Chapter 7, Problem 68GP

To determine

To show: The speed of the car A before applying the brakes is exceeding $90\text{km}/\text{h}$ .

Explanation of Solution

Given:

The mass of the car A is $m_1=1,900\text{ kg}$ .

The mass of the car B is $m_2=1,100\text{ kg}$ .

The initial velocity of car B is $u_2=0$ .

The distance traveled by the car A before the collision is $x_{\text{A}}=15\text{ m}$ .

The distance traveled by the car A after the collision is $x_{\text{A}}{}^{\prime }=18\text{ m}$ .

The distance traveled by the car B after the collision is $x_{\text{B}}{}^{\prime }=30\text{ m}$ .

The coefficient of kinetic friction is ${\mu }_{\text{k}}=0.6$ .

Formula used:

The expression for the distance can be sliding with respect to the change in kinetic energy is,

  $-{\mu }_{\text{k}}g\Delta x=\frac{1}{2}\left(v_{\text{f}}^{\text{2}}-v_{\text{i}}^{\text{2}}\right)$

Here, ${\mu }_{\text{k}}$ is the coefficient of kinetic friction, g is the acceleration due to gravity, $\Delta x$ is the slid distance, $v_{\text{f}}$ is the final velocity, and $v_{\text{i}}$ is the initial velocity.

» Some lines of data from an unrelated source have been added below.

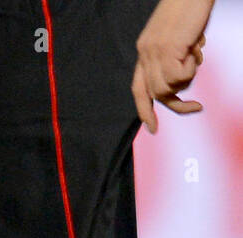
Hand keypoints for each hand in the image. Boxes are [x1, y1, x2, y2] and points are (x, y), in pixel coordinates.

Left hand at [132, 0, 213, 132]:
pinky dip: (191, 67)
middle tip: (197, 107)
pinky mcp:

The expression for law of conservation of momentum is,

  $m_1{u}_1+m_2{u}_2=m_1{v}_1+m_2{v}_2$

Here, $m_1$ is the mass of the car B, $m_2$ is the mass of car B, $u_1$ is the initial velocity of car B, $u_2$ is the initial velocity of the car B, $v_1$ is the final velocity of car B, and $v_2$ is the final velocity of the car B.

Calculation:

Consider the acceleration due to gravity as $g=9.8\text{m}/{\text{s}}^{\text{2}}$ .

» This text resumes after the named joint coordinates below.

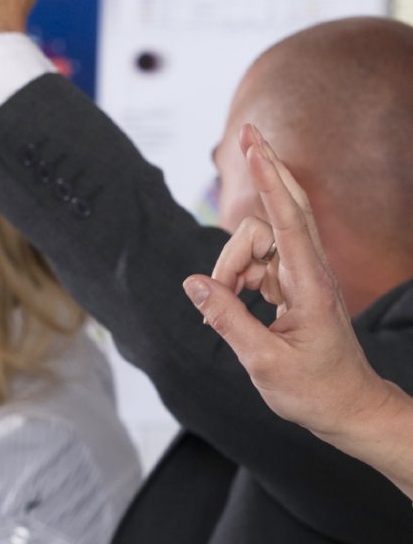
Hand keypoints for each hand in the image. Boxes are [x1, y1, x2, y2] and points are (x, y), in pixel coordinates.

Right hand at [181, 124, 385, 441]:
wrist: (351, 410)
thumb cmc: (315, 392)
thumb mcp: (264, 364)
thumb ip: (227, 319)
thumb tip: (193, 283)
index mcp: (310, 286)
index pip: (287, 220)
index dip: (268, 180)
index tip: (254, 146)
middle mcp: (310, 271)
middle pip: (285, 205)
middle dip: (265, 170)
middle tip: (246, 133)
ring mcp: (302, 275)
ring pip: (257, 241)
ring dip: (230, 262)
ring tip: (220, 303)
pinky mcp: (293, 284)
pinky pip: (256, 261)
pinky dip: (236, 274)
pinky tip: (230, 302)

Consider the final velocity of car A and car B in this collision is $v_{\text{fA}}=v_{\text{fB}}=0$ .

The velocity of car A after collision is,

  $\begin{array}{l}-{\mu }_{\text{k}}g{x}_{\text{A}}{}^{\prime }=\frac{1}{2}\left(v_{\text{f}}^{\text{2}}-v_{\text{i}}^{\text{2}}\right)\\ -\left(0.60\right)\left(9.8\text{m}/{\text{s}}^{\text{2}}\right)\left(18\text{ m}\right)=\frac{1}{2}\left(0-v_{\text{1}}^{\text{2}}\right)\\ -211.68=-v_{\text{1}}^{\text{2}}\\ v_{\text{1}}=14.55\text{m}/\text{s}\end{array}$

The velocity of car B after collision is,

  $\begin{array}{l}-{\mu }_{\text{k}}g{x}_{\text{B}}{}^{\prime }=\frac{1}{2}\left(v_{\text{f}}^{\text{2}}-v_{\text{i}}^{\text{2}}\right)\\ -\left(0.60\right)\left(9.8\text{m}/{\text{s}}^{\text{2}}\right)\left(\text{30 m}\right)=\frac{1}{2}\left(0-v_{\text{2}}^{\text{2}}\right)\\ -352.8=-v_{\text{2}}^{\text{2}}\\ v_{\text{2}}=18.78\text{m}/\text{s}\end{array}$

The velocity of car B after collision is,

  $\begin{array}{l}{m}_1{u}_1+m_2{u}_2=m_1{v}_1+m_2{v}_2\\ \left(1,900\text{ kg}\right)u_1+\left(1,100\text{ kg}\right)\left(0\right)=\left(1,900\text{ kg}\right)\left(14.55\text{m}/\text{s}\right)+\left(1,100\text{ kg}\right)\left(18.78\text{m}/\text{s}\right)\\ 1,900u_1=48,303\\ u_1=25.42\text{m}/\text{s}\end{array}$

Consider the final velocity of car A when the break were first applied is $v_{\text{f}}=u_1$ .

The velocity of car A the break were first applied using the relation is,

  $\begin{array}{l}-{\mu }_{\text{k}}g{x}_{\text{A}}=\frac{1}{2}\left(u_{\text{1}}^{\text{2}}-v_{\text{i}}^{\text{2}}\right)\\ -\left(0.60\right)\left(9.8\text{m}/{\text{s}}^{\text{2}}\right)\left(15\text{ m}\right)=\frac{1}{2}\left({\left(25.42\text{m}/\text{s}\right)}^2-v_{\text{i}}^{\text{2}}\right)\\ -176.4=646.18-v_{\text{i}}^{\text{2}}\\ v_{\text{i}}^{\text{2}}=822.58\end{array}$

  $\begin{array}{l}{v}_{\text{i}}=28.68\text{m}/\text{s}\times \frac{1\text{ km}}{1,000\text{ m}}\times \frac{60\text{ s}}{1\text{ min}}\times \frac{60\text{ min}}{1\text{ h}}\\ v_{\text{i}}=103.25\text{km}/\text{h}>90\text{km}/\text{h}\end{array}$

Conclusion:

Thus, the speed of the car A before applying the brakes exceeds $\text{90 }\text{km}/\text{h}$ .